Aim of the exercise:
What lines of the data below hold "right"? Show them.

[[ Provided data open ]]

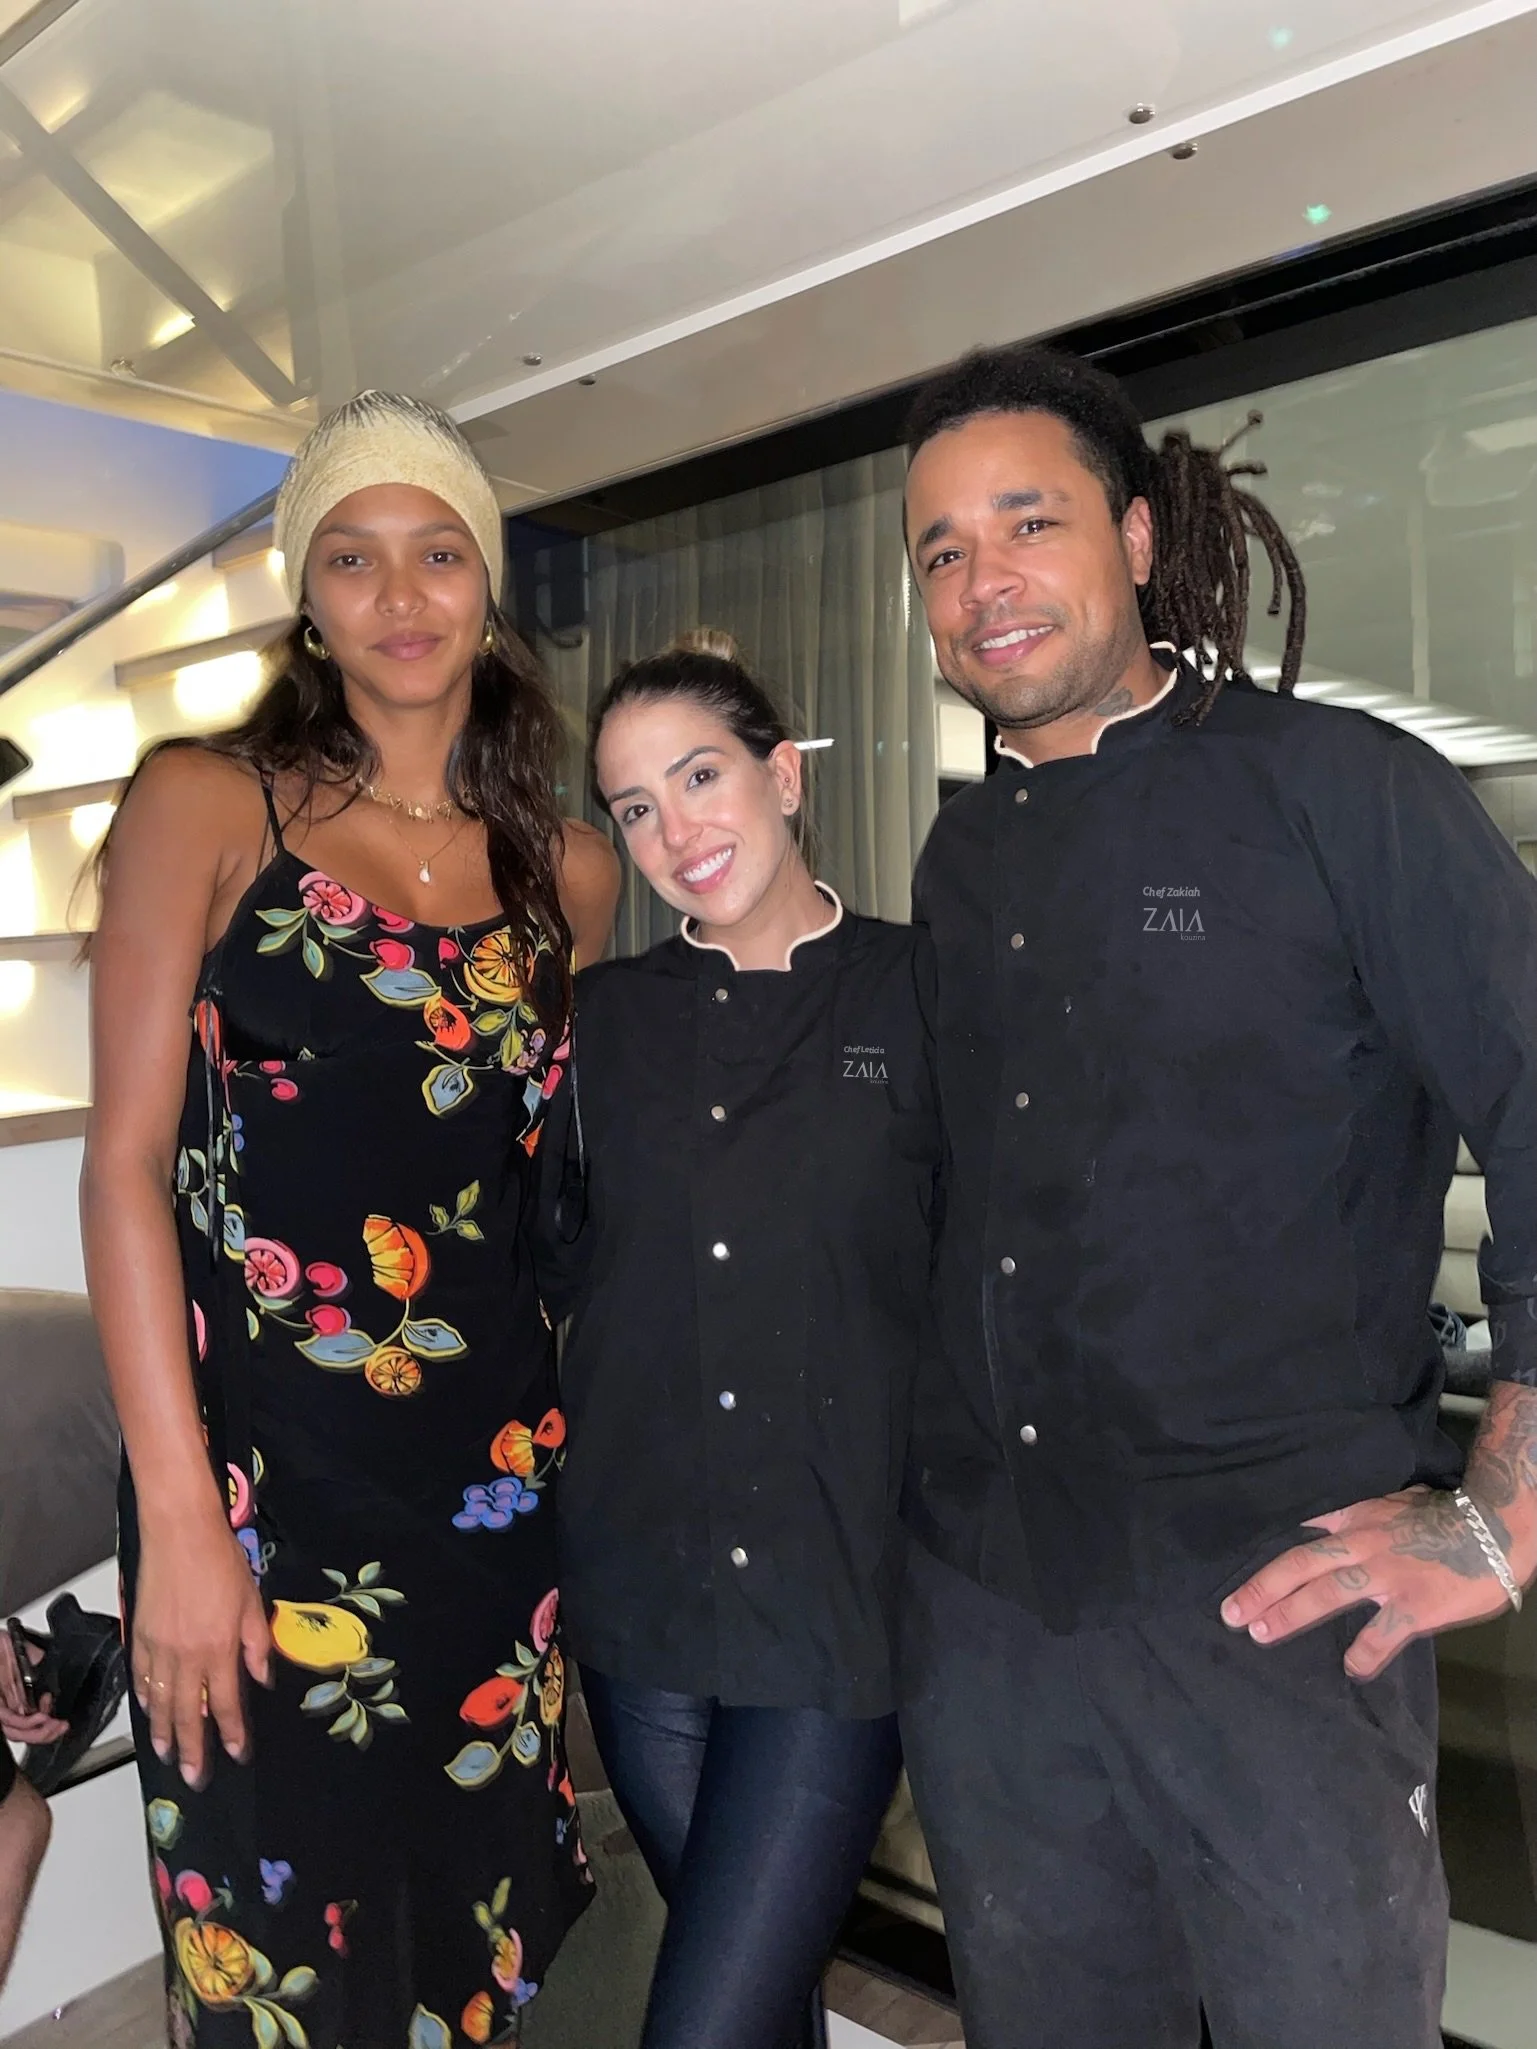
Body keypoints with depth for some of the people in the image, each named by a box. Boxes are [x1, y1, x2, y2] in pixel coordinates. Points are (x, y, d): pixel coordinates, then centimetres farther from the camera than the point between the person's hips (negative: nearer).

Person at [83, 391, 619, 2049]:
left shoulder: (569, 872, 7)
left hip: (497, 1469, 4)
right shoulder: (207, 805, -4)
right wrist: (180, 1521, -12)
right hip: (265, 1466, -3)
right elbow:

[[ Provided data closed ]]

Completed exercise:
right shoulder: (207, 805, -4)
right wrist: (180, 1521, -12)
right hip: (265, 1466, -3)
right elbow:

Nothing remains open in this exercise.